Mehr als einmal werde ich angesprochen: „Na, auch wieder hier?“ Man hält mich für einen Experten und als solchen unterstellt man mir, dass ich weiß, wo die Perlen sind. Tapfer gestehe ich ein, dass ich zum ersten Mal in Arnoldshain an der Startlinie stehe. Am Ende verstehe ich das selber nicht. Der Weiltalweg-Landschaftsmarathon verkauft sich weit unter Wert, wie viele Veranstaltungen dieser Kategorie.
Anlaufstelle und Veranstaltungszentrum ist Weilburg. Schade, dass ich von der 13.000 Einwohnerstadt nichts sehe, weil ich erst am Sonntag anreise und direkt zum Startplatz nach Schmitten/Arnoldshain fahre.
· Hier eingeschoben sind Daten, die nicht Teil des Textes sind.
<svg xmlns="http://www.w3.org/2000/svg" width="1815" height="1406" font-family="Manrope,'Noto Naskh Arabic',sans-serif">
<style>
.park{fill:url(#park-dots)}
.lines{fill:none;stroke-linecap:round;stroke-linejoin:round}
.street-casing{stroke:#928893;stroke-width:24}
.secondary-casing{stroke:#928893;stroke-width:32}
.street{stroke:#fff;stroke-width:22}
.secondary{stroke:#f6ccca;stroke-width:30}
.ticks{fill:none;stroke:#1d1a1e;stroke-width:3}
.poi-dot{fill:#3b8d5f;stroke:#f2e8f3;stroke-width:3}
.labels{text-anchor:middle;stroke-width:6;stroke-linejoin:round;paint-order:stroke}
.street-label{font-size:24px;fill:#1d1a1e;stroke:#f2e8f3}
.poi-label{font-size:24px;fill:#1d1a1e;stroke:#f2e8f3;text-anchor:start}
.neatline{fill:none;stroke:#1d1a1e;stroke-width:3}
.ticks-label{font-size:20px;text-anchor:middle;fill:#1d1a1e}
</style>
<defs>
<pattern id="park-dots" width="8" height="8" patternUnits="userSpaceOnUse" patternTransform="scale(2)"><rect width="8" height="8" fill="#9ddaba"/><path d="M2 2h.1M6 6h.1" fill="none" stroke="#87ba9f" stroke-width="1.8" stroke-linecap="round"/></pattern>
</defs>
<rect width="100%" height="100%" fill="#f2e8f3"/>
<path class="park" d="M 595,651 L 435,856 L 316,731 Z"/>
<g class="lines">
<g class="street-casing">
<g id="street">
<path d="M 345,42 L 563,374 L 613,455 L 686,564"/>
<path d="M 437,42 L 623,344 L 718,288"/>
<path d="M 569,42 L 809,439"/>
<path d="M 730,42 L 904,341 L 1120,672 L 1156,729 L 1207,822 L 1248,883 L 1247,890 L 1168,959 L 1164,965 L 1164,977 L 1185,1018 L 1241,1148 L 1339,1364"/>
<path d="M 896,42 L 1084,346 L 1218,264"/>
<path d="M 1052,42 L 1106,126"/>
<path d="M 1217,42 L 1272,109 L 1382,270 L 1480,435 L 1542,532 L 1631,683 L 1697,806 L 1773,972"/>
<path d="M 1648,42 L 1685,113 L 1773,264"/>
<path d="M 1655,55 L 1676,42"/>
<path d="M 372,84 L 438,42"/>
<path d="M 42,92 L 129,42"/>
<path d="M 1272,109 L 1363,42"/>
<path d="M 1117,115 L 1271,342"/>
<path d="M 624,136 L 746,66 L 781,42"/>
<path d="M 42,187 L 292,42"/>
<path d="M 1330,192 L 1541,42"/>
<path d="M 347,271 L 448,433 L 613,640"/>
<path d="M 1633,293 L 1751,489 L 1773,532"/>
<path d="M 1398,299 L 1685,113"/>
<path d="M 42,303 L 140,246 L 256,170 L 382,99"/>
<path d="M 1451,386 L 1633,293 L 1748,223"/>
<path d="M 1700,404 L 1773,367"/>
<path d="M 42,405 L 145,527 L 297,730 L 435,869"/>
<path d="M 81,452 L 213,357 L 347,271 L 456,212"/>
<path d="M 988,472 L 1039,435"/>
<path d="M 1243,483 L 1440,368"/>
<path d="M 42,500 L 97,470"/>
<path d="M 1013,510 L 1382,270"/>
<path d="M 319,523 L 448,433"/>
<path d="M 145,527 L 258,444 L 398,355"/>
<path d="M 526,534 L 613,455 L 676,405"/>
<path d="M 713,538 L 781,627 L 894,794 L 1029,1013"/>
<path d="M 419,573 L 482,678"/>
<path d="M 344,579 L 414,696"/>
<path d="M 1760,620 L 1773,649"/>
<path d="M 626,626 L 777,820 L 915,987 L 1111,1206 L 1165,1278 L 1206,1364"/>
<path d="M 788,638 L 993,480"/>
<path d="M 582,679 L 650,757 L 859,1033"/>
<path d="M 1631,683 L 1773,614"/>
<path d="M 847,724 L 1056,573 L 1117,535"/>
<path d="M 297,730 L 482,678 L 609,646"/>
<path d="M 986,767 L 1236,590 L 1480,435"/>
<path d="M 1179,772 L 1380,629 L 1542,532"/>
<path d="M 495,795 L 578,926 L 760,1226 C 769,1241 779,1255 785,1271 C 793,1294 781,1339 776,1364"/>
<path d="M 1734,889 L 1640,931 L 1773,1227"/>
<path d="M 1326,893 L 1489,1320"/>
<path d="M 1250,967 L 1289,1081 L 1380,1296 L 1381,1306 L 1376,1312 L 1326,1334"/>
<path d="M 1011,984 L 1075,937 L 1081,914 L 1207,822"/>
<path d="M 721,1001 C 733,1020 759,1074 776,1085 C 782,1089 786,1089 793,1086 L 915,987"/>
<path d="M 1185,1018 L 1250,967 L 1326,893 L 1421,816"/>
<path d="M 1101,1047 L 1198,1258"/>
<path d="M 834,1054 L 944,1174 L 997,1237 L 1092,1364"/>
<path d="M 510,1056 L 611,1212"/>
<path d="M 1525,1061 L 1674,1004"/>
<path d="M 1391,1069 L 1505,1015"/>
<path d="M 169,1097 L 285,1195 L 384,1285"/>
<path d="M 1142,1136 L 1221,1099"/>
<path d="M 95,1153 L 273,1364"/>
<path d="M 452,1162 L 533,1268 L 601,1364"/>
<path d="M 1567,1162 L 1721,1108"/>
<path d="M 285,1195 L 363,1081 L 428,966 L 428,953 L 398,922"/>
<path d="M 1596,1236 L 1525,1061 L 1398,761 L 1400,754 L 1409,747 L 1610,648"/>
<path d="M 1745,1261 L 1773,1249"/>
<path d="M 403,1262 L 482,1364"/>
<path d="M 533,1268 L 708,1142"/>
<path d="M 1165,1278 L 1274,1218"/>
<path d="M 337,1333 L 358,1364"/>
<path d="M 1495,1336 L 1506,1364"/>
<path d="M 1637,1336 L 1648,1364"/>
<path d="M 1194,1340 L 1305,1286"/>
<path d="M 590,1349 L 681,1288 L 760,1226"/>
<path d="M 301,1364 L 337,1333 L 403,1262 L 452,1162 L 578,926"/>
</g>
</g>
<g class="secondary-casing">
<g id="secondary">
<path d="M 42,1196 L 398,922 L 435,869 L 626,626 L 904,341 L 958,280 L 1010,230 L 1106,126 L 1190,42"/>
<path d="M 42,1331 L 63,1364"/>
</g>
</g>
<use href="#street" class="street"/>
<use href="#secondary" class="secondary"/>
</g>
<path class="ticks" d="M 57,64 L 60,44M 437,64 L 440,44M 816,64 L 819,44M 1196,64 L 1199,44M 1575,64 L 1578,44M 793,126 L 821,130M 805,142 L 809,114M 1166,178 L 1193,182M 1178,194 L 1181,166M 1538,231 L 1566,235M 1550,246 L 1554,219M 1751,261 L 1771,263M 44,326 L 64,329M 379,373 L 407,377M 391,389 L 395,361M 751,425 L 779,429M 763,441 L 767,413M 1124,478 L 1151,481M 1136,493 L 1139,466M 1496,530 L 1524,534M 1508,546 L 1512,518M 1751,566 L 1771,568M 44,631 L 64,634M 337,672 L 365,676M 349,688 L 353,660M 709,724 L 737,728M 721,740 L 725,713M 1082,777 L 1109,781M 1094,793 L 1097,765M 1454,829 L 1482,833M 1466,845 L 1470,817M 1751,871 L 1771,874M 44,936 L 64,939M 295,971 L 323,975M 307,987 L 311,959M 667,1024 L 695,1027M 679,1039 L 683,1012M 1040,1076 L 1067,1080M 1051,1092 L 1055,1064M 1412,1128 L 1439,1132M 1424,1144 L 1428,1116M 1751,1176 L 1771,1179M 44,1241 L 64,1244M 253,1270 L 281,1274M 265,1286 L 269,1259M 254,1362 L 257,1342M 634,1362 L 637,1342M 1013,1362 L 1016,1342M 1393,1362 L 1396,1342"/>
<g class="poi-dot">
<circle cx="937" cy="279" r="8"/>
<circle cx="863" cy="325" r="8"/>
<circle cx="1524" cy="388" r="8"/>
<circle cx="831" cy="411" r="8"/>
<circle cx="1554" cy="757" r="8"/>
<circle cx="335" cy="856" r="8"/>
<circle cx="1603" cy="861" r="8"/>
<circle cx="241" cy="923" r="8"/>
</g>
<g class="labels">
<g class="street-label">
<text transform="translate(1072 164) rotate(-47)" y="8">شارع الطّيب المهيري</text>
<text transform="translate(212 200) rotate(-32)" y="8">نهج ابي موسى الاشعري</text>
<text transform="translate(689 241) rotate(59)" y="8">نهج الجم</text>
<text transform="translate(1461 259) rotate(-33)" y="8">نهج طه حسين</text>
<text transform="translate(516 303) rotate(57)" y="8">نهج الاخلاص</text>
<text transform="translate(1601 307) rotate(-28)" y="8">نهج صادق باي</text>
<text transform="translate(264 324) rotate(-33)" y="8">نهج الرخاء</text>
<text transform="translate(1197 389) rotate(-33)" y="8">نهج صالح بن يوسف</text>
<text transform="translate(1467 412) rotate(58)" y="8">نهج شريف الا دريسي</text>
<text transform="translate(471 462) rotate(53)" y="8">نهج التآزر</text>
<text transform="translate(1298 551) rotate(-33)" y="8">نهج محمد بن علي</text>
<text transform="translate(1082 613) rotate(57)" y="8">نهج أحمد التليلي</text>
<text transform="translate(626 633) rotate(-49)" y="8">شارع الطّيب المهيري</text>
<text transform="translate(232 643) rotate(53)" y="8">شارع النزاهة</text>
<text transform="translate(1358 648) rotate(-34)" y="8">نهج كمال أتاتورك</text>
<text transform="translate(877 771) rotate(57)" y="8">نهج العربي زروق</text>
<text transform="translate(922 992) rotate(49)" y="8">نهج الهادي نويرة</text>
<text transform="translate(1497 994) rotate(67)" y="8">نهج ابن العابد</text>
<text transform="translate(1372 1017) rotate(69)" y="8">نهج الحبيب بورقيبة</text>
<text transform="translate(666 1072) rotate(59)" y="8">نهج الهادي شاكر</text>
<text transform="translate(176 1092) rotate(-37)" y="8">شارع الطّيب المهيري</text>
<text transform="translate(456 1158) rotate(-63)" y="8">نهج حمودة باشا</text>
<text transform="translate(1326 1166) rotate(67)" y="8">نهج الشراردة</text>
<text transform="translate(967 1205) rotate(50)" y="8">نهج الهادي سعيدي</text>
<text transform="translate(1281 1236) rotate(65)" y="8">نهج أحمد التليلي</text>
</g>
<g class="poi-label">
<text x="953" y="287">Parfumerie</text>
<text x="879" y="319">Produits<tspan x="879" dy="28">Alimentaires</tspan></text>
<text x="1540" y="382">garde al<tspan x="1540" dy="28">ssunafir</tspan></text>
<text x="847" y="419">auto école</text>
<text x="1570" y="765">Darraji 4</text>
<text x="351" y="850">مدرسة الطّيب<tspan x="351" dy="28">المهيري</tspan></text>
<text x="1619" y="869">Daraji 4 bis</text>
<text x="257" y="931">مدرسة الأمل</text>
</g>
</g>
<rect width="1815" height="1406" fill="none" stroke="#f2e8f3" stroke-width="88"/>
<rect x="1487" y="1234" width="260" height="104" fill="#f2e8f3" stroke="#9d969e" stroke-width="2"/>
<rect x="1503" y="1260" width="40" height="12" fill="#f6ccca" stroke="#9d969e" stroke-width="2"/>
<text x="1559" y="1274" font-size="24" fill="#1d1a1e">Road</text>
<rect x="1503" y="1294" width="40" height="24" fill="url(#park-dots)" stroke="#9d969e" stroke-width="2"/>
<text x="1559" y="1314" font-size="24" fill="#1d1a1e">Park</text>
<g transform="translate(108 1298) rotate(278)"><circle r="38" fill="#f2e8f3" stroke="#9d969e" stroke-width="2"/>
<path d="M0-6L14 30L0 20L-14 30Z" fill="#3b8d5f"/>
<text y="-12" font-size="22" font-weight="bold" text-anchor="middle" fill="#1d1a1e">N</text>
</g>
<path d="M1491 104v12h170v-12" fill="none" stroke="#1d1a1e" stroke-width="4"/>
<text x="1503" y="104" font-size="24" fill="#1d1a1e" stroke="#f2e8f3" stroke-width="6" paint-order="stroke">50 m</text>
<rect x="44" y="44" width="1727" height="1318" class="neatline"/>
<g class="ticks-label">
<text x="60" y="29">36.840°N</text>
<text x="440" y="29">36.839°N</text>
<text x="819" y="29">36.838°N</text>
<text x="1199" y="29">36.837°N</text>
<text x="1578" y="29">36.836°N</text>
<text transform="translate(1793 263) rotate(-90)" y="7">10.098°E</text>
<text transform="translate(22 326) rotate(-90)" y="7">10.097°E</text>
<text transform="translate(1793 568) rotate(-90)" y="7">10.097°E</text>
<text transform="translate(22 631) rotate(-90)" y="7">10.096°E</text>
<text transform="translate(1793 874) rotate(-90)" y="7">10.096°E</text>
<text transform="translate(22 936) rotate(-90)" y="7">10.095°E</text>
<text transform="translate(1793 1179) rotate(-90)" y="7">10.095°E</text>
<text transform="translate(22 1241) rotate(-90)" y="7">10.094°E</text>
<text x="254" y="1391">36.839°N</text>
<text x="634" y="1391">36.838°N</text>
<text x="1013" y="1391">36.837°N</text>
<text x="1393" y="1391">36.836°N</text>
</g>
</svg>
Der Veranstalter empfiehlt das ausdrücklich nicht, weil man dort etwas beengt ist und es kaum Parkmöglichkeiten gibt. Man sollte tatsächlich lieber den Shuttlebus ab dem Festplatz (Zielgelände) in der Hainallee nehmen und die Fahrt durch das Weiltal genießen. In der Hattsteinhalle, unweit des Platzplatzes in Arnoldshain, bekommt man am Sonntag seine Startunterlagen, man kann sich umkleiden und seinen Kleiderbeutel abgeben.
Ich stelle mich dort an, wo die Schlange am längsten ist. Das ist falsch. Es sind die Nachmelder, die scharenweise über den Veranstalter herfallen. Das macht das fantastische Wetter. Es ist zwar frisch, aber wolkenlos. 20 Grad sind vorhergesagt – das wird auch erreicht.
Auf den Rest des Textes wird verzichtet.